Repeat every entry in the listing below, exactly.

RECORDS PROVIDED:
━━━━━━━━

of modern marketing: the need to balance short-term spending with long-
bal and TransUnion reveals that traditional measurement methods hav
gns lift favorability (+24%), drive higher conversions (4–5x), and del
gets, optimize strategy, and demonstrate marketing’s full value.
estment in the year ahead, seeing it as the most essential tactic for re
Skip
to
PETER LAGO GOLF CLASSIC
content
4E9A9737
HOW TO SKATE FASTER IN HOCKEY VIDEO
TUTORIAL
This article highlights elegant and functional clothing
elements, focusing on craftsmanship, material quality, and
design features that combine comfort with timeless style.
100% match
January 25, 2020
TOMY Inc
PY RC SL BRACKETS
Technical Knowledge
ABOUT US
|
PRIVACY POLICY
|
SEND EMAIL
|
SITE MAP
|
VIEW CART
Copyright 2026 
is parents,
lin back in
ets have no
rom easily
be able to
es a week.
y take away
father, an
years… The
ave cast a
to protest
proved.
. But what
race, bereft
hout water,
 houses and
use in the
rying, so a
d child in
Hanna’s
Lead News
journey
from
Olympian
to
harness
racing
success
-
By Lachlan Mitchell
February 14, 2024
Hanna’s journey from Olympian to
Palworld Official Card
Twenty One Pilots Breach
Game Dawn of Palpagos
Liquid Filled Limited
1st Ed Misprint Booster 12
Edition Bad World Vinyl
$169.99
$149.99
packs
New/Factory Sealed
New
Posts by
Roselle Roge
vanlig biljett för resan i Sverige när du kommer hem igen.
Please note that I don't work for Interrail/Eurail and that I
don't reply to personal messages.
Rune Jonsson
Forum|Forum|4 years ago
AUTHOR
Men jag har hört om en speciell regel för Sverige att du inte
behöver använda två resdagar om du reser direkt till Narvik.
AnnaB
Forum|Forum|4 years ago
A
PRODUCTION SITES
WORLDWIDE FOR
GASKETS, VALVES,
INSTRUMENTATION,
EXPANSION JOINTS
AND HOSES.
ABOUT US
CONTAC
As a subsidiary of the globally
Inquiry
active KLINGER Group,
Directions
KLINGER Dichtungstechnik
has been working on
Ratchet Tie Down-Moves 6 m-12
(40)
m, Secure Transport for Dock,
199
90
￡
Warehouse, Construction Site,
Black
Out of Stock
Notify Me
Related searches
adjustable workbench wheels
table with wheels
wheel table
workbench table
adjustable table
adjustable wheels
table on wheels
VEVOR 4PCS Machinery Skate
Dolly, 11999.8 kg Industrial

━━━━━━━━

ANSWER SECTION:
of modern marketing: the need to balance short-term spending with long-
bal and TransUnion reveals that traditional measurement methods hav
gns lift favorability (+24%), drive higher conversions (4–5x), and del
gets, optimize strategy, and demonstrate marketing’s full value.
estment in the year ahead, seeing it as the most essential tactic for re
Skip
to
PETER LAGO GOLF CLASSIC
content
4E9A9737
HOW TO SKATE FASTER IN HOCKEY VIDEO
TUTORIAL
This article highlights elegant and functional clothing
elements, focusing on craftsmanship, material quality, and
design features that combine comfort with timeless style.
100% match
January 25, 2020
TOMY Inc
PY RC SL BRACKETS
Technical Knowledge
ABOUT US
|
PRIVACY POLICY
|
SEND EMAIL
|
SITE MAP
|
VIEW CART
Copyright 2026 
is parents,
lin back in
ets have no
rom easily
be able to
es a week.
y take away
father, an
years… The
ave cast a
to protest
proved.
. But what
race, bereft
hout water,
 houses and
use in the
rying, so a
d child in
Hanna’s
Lead News
journey
from
Olympian
to
harness
racing
success
-
By Lachlan Mitchell
February 14, 2024
Hanna’s journey from Olympian to
Palworld Official Card
Twenty One Pilots Breach
Game Dawn of Palpagos
Liquid Filled Limited
1st Ed Misprint Booster 12
Edition Bad World Vinyl
$169.99
$149.99
packs
New/Factory Sealed
New
Posts by
Roselle Roge
vanlig biljett för resan i Sverige när du kommer hem igen.
Please note that I don't work for Interrail/Eurail and that I
don't reply to personal messages.
Rune Jonsson
Forum|Forum|4 years ago
AUTHOR
Men jag har hört om en speciell regel för Sverige att du inte
behöver använda två resdagar om du reser direkt till Narvik.
AnnaB
Forum|Forum|4 years ago
A
PRODUCTION SITES
WORLDWIDE FOR
GASKETS, VALVES,
INSTRUMENTATION,
EXPANSION JOINTS
AND HOSES.
ABOUT US
CONTAC
As a subsidiary of the globally
Inquiry
active KLINGER Group,
Directions
KLINGER Dichtungstechnik
has been working on
Ratchet Tie Down-Moves 6 m-12
(40)
m, Secure Transport for Dock,
199
90
￡
Warehouse, Construction Site,
Black
Out of Stock
Notify Me
Related searches
adjustable workbench wheels
table with wheels
wheel table
workbench table
adjustable table
adjustable wheels
table on wheels
VEVOR 4PCS Machinery Skate
Dolly, 11999.8 kg Industrial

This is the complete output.